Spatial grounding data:

────────────────────

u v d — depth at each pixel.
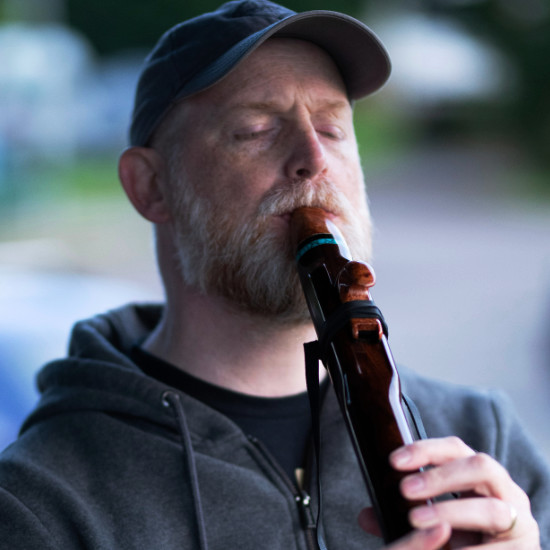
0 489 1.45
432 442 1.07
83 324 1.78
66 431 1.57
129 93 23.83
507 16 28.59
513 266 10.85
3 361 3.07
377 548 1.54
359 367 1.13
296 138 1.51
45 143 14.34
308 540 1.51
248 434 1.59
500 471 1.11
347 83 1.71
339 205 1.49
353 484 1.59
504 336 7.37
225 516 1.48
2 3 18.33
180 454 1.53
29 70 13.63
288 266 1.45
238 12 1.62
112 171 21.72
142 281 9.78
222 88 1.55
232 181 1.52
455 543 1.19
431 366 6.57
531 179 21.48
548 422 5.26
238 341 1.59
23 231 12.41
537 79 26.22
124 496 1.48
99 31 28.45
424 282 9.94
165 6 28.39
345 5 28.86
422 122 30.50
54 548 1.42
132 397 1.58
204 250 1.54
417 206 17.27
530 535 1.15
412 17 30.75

────────────────────

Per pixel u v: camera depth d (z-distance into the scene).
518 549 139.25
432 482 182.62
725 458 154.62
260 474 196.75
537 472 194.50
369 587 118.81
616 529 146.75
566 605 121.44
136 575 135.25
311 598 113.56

────────────────────

Copy out only the lines above from the one with "347 83 1.71" to the one with "412 17 30.75", inclusive, exactly as they stand.

347 83 1.71
339 205 1.49
353 484 1.59
504 336 7.37
225 516 1.48
2 3 18.33
180 454 1.53
29 70 13.63
288 266 1.45
238 12 1.62
112 171 21.72
142 281 9.78
222 88 1.55
232 181 1.52
455 543 1.19
431 366 6.57
531 179 21.48
548 422 5.26
238 341 1.59
23 231 12.41
537 79 26.22
124 496 1.48
99 31 28.45
424 282 9.94
165 6 28.39
345 5 28.86
422 122 30.50
54 548 1.42
132 397 1.58
204 250 1.54
417 206 17.27
530 535 1.15
412 17 30.75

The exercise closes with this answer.